Leppert provided a stark contrast to his predecessor in Rasansky's mind, as he says Laura Miller is "far superior" to the Leppert and the two other mayors he served with -- Ron Kirk and Mary Poss. "She fought for integrity. She had Dallas at heart."

Miller shared the details of Jerry Jones's $365 million proposal to build Cowboys Stadium in Dallas with Rasansky, but she has been criticized for refusing to bring the issue in front of the full council. He says it was the "greatest decision that was ever made" because Dallas hotels and restaurants still benefit from the team playing in Arlington without Dallas taxpayers having to pay a dime for the stadium. "We don't have to pass the cup around for Jerry Jones."

And Rasansky is convinced the proposal to build the stadium in Dallas was "a sham," with Jones using it as leverage. "It was pretty obvious, in my opinion, he was never going to build it in Dallas to begin with."

He recalls agreeing with Miller more than 90 percent of the time and says they met regularly on Mondays and Tuesdays to discuss the council's upcoming agenda. Oftentimes, the two were on the losing side of 13-2 votes, but Rasansky is quick to point out that when that was the case or when he was the lone dissenter on an item, he was right and everyone else was wrong.

"Does that sound egotistical? Um, no," he says. "It's just that I know that I'm right."

It's this stubbornness that led to several confrontations between Rasansky and city staffers during his time on the council, with recently retired assistant city manager Ramon Miguez on the receiving end of numerous tongue-lashings.

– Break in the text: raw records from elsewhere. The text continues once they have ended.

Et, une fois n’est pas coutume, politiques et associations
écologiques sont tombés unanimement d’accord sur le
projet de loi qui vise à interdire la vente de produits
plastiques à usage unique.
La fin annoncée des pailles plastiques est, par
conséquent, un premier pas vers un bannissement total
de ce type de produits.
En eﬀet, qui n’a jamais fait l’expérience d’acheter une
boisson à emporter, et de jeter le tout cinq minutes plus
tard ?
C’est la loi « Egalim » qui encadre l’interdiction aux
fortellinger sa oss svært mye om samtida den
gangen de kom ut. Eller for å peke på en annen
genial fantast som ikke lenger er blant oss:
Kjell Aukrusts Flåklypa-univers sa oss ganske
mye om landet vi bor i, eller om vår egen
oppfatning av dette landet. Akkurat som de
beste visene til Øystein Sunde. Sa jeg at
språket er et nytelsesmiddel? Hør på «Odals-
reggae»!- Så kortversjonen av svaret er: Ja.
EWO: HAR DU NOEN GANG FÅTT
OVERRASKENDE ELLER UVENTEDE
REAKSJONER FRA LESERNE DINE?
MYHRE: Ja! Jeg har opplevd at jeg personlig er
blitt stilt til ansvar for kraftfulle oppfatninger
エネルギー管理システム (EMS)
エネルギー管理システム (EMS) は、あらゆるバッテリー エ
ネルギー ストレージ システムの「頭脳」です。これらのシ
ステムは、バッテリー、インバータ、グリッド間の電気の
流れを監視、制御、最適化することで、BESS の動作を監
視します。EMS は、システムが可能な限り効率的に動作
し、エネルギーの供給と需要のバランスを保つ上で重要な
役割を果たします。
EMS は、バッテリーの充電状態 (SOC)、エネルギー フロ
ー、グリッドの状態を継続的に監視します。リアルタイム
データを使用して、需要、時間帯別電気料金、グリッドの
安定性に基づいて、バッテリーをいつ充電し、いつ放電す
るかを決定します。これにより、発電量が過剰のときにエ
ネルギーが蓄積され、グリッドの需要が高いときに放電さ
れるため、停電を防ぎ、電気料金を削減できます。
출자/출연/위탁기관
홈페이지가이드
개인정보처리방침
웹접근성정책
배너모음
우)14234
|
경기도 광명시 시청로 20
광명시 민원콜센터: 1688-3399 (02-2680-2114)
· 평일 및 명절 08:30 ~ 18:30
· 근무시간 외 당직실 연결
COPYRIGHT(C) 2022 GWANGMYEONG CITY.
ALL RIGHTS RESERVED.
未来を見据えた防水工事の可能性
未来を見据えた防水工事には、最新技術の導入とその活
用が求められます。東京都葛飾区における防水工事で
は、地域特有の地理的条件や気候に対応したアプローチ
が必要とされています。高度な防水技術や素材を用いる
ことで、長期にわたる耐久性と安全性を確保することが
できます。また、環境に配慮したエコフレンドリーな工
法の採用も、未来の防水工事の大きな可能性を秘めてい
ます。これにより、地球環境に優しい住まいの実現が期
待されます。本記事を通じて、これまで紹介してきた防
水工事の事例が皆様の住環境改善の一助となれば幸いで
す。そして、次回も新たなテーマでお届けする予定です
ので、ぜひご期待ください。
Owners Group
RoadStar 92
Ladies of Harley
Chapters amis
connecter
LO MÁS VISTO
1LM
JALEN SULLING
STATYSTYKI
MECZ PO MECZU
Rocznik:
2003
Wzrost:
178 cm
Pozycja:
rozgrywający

While he says Miguez "couldn't exactly be a stand-up comedian," Rasansky stresses that he grew to like him as he learned more about him and realized the two were both "car nuts."

Rasansky says he tried to be more respectful of city staff in his final years on the council, and he loves and misses all of the employees at City Hall. "I apologize to them if I [berated them]. I really mean that."

Now that he's passed the District 13 torch to Ann Margolin, Rasansky will go about his daily routine of walking three miles, which he's done every day since he had gastric bypass surgery, showing up at the Galleria at 4:30 a.m. on bad weather days. He'll continue to avoid interacting with computers (he didn't have one in his council office and doesn't have one at his business office), tout his "Redberry" (a small red scheduling book that he uses instead of a Blackberry) and leave his cell phone in his car on purpose.

And while his style earned him a reputation for being somewhat of a curmudgeon on the council, Blumer says he will be remembered as a fiscal watchdog and neighborhood advocate who provided wonderful constituent services. "My neighborhood in particular thinks he just hung the moon."